In this example, we analyze a system of two parallel plates, each charged with 30 nano coulombs (30 x 10-9 coulombs), separated by a distance of 10 millimeters (0.01 meters). The first task is to determine the voltage (potential difference) between the plates. The relationship between charge (q), capacitance (C), and voltage (V) is given by the formula:
q = C * V
From this, we can express voltage as:
V = q / C
To find the capacitance of the parallel plate capacitor, we use the formula:
C = ε0 * (A / d)
Here, ε0 is the permittivity of free space, approximately 8.85 x 10-12 F/m, A is the area of the plates, and d is the separation distance.

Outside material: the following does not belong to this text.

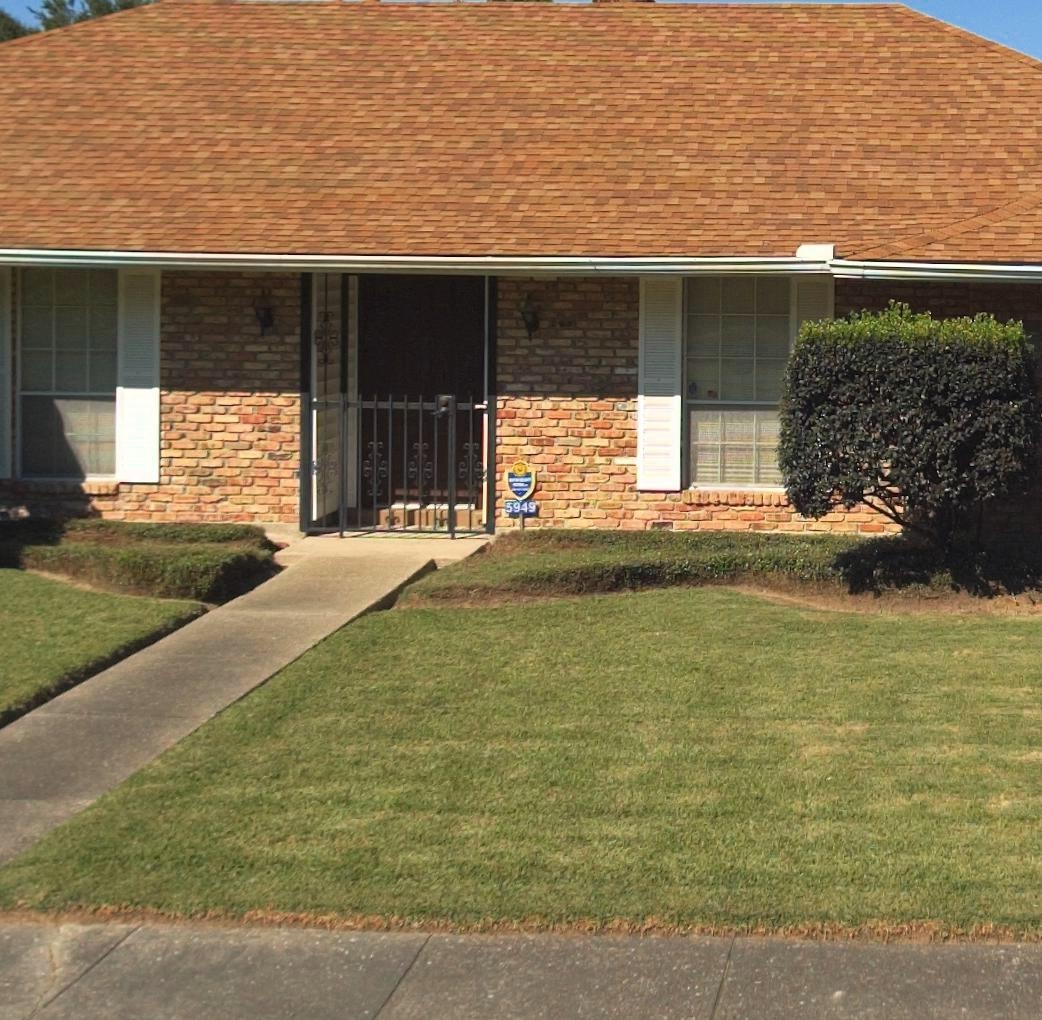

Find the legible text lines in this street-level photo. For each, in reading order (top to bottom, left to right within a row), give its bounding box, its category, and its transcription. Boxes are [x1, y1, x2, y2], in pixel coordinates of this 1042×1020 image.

The area of the plates, each measuring 1 cm x 1 cm, is converted to square meters:
A = 0.01 m * 0.01 m = 1 x 10-4 m2
Substituting the values into the capacitance formula gives:
C = 8.85 x 10-12 * (1 x 10-4 / 0.01) = 8.85 x 10-12 * 1 x 10-2 = 8.85 x 10-14 F
Now, substituting the charge and capacitance back into the voltage formula yields:
V = (30 x 10-9) / (8.85 x 10-14) ≈ 3.39 x 105 volts
Next, we calculate the electric field (E) between the plates, which is defined as the voltage divided by the distance:
E = V / d
Substituting the known values gives:
E = (3.39 x 105) / (0.01) = 3.39 x 107 N/C
Finally, we determine the energy required to move a negative charge of -5 nano coulombs (5 x 10-9 coulombs) from the positive plate to the negative plate. The work done (W) in moving a charge across a potential difference is given by:
W = -q * ΔV
In this case, ΔV is the potential difference, and since we are moving a negative charge from a higher to a lower potential, we have:
W = -(-5 x 10-9) * (3.39 x 105) = 1.695 x 10-3 joules
The negative sign indicates that work is done on the system, meaning energy must be supplied to move the charge against the electric field. Thus, the energy required to move the charge is approximately 1.7 x 10-3 joules.